Maria a 24 ans et travaille dans une chaine de restaurants “fast-food” en Belgique. Elle travaille en cuisine dans des conditions de précarité et d’insécurité car les mesures de sécurité nécessaires ne sont pas prises pour la préparation de repas chauds. Son bras porte les cicatrices d’un accident dont elle a été victime sur le lieu de travail.
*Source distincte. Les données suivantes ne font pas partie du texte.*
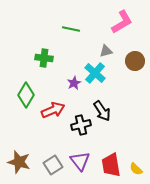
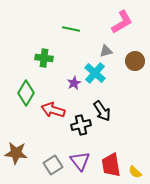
green diamond: moved 2 px up
red arrow: rotated 140 degrees counterclockwise
brown star: moved 3 px left, 9 px up; rotated 10 degrees counterclockwise
yellow semicircle: moved 1 px left, 3 px down
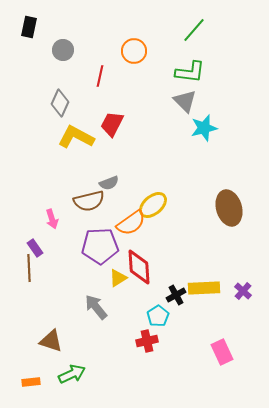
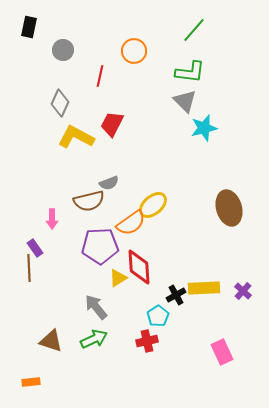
pink arrow: rotated 18 degrees clockwise
green arrow: moved 22 px right, 35 px up
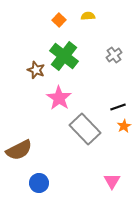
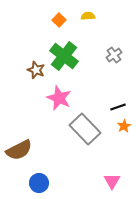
pink star: rotated 10 degrees counterclockwise
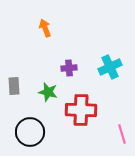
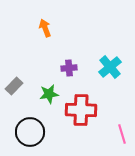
cyan cross: rotated 15 degrees counterclockwise
gray rectangle: rotated 48 degrees clockwise
green star: moved 1 px right, 2 px down; rotated 24 degrees counterclockwise
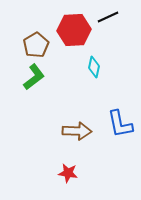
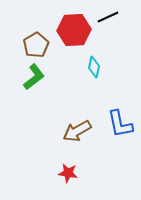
brown arrow: rotated 148 degrees clockwise
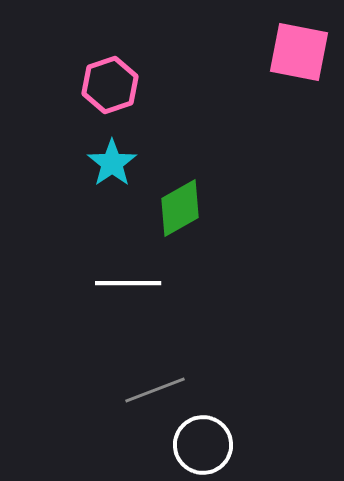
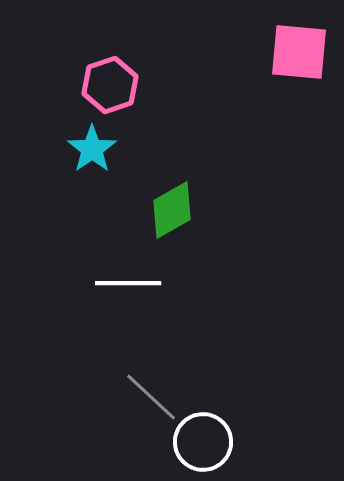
pink square: rotated 6 degrees counterclockwise
cyan star: moved 20 px left, 14 px up
green diamond: moved 8 px left, 2 px down
gray line: moved 4 px left, 7 px down; rotated 64 degrees clockwise
white circle: moved 3 px up
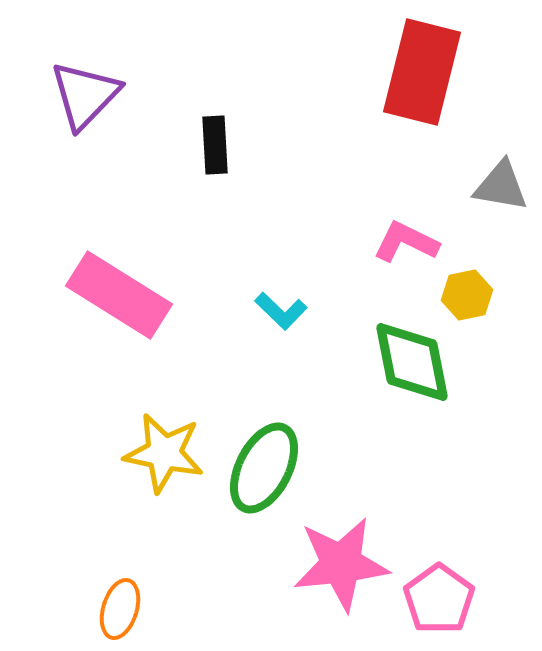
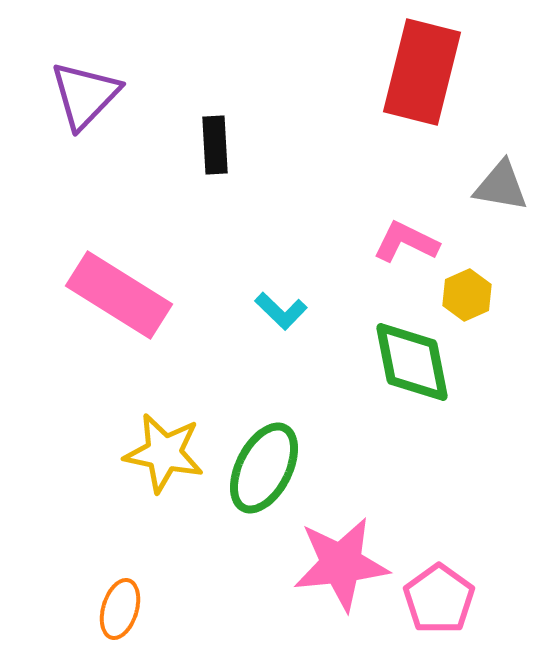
yellow hexagon: rotated 12 degrees counterclockwise
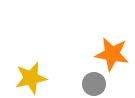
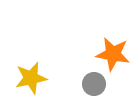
orange star: moved 1 px right
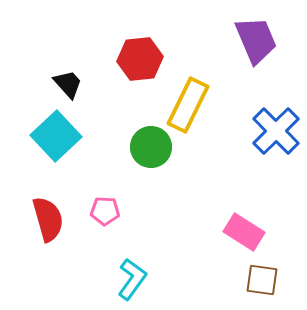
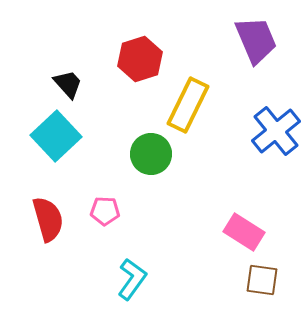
red hexagon: rotated 12 degrees counterclockwise
blue cross: rotated 6 degrees clockwise
green circle: moved 7 px down
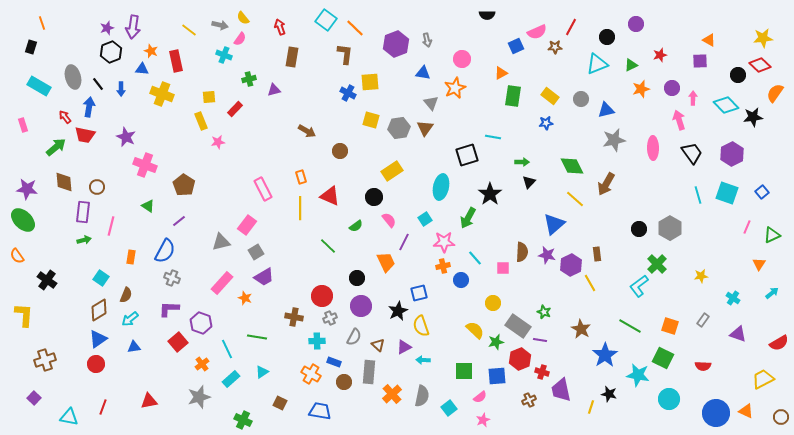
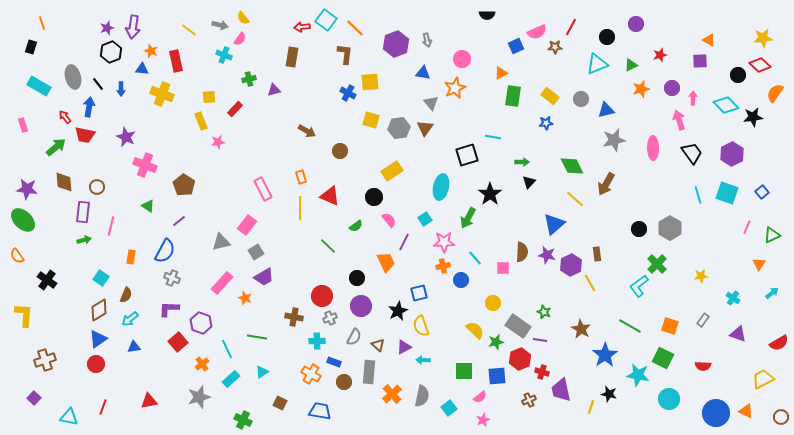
red arrow at (280, 27): moved 22 px right; rotated 77 degrees counterclockwise
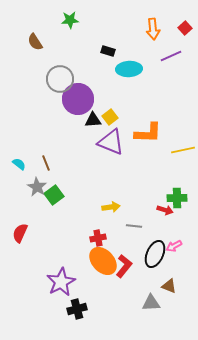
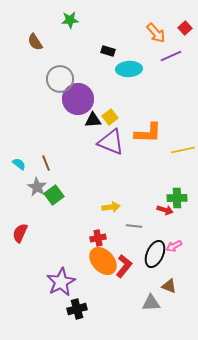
orange arrow: moved 3 px right, 4 px down; rotated 35 degrees counterclockwise
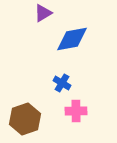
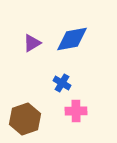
purple triangle: moved 11 px left, 30 px down
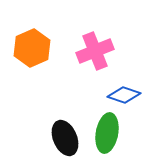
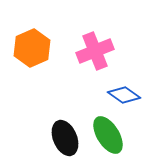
blue diamond: rotated 16 degrees clockwise
green ellipse: moved 1 px right, 2 px down; rotated 42 degrees counterclockwise
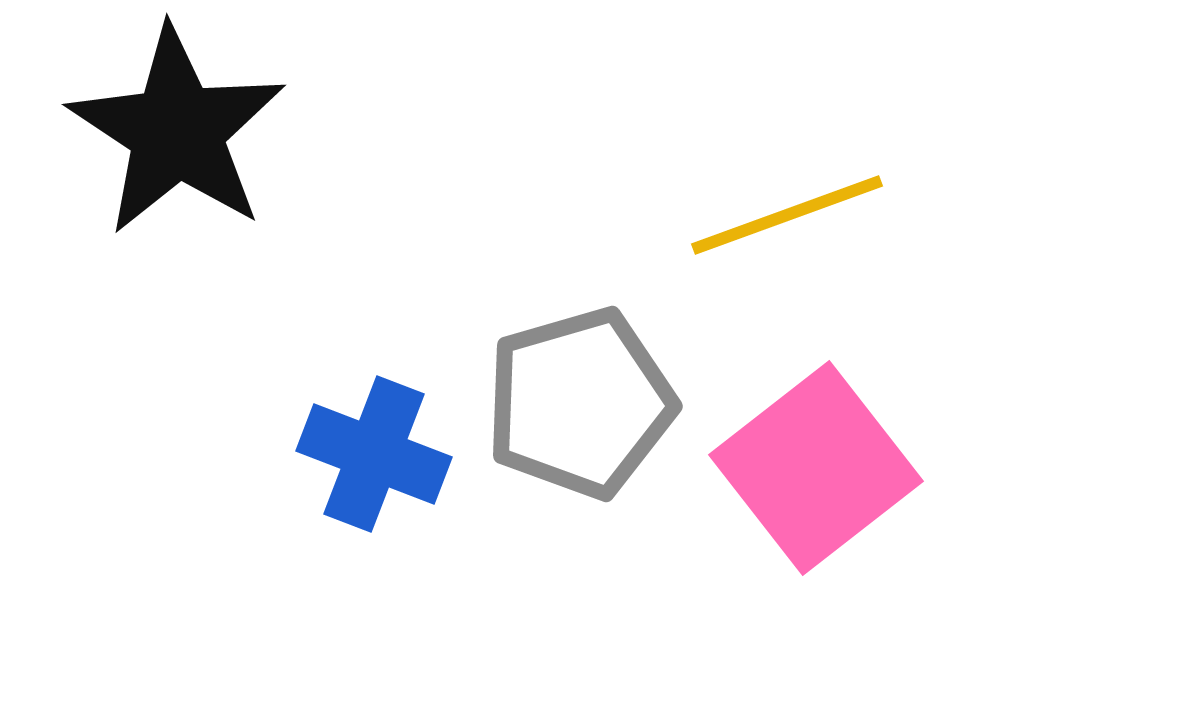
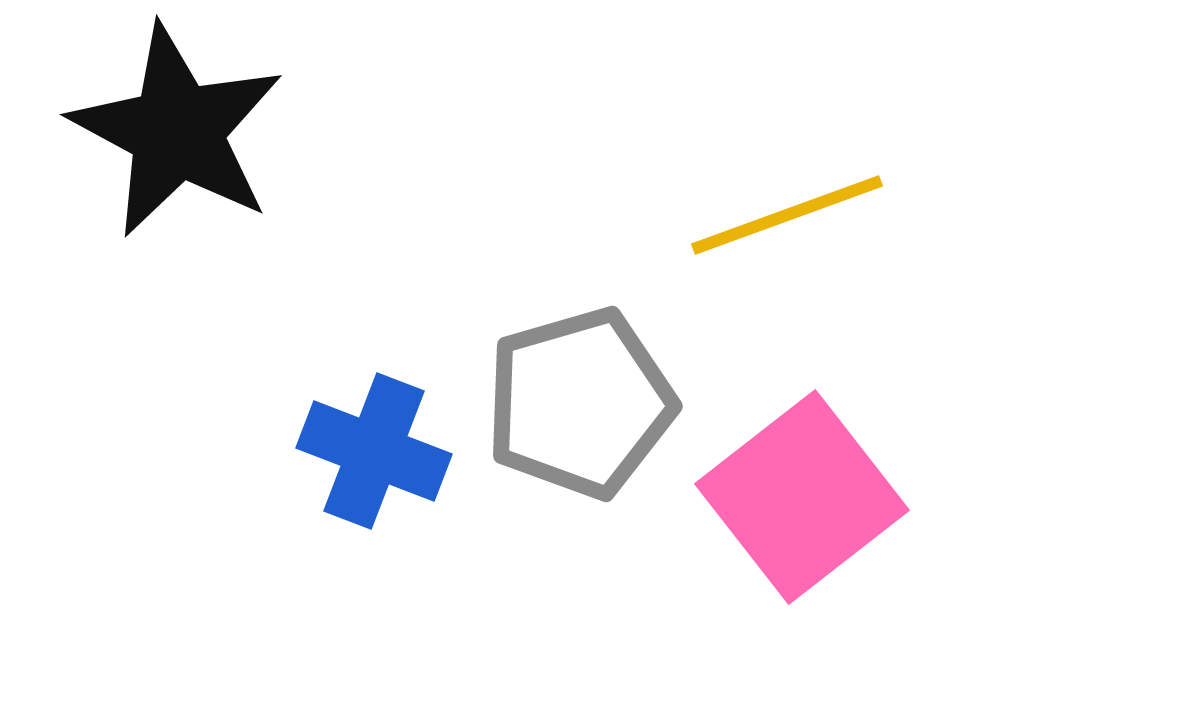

Dusanth, 20 ans, et Parivala, 21 ans (prénoms d’emprunt), travaillent toutes les deux dans la chaine de restaurants « Neelagiris » qui possède une vingtaine d’établissements au Sri Lanka. On leur avait promis un salaire mensuel de 25 US$ mais elles reçoivent moins que cela et en outre elles ne sont pas inscrites à la Sécurité Sociale. Les travailleurs dans ces restaurants sont obligés de prester des heures supplémentaires non rémunérées. Elles ont un nombre inacceptable d’heures de travail, allant de 4.30 du matin jusqu’à 11.30 le soir. L’entreprise ne dispose que d’un petit dortoir pour loger la soixantaine de travailleurs qui restent sur place après leur travail.
Des millions de jeunes connaissent des situations similaires, tant dans les pays en développement que dans les pays développés. Ils ont des contrats temporaires, travaillent dans l’économie informelle, les zones franches, à domicile, dans les usines des entreprises multinationales. Elles n’ont généralement pas accès à la protection sociale, aux soins de santé, au droit à la maternité, à la pension, aux congés payés. Dans nombre de pays, les travailleurs temporaires et ceux qui travaillent dans les zones franches n’ont pas le droit de s’organiser au sein d’associations de travailleurs ou de syndicats. Les jeunes femmes qui travaillent dans le service domestique, dans les plantations de fleurs et les zones franches sont souvent victimes de discrimination en tant que femmes, elles sont victimes d’abus sexuels et de violence. Des jeunes, et en particulier des femmes, sont l’objet de la traite des êtres humains. Dans ce cadre on leur promet un travail décent et une vie meilleure, mais elles finissent par être victimes de l’industrie du sexe ou tombent dans d’autres pièges du même genre. De nombreux jeunes émigrent dans d’autres pays ou vont vivre dans les grandes villes où ils sont discriminés, exploités et exclus.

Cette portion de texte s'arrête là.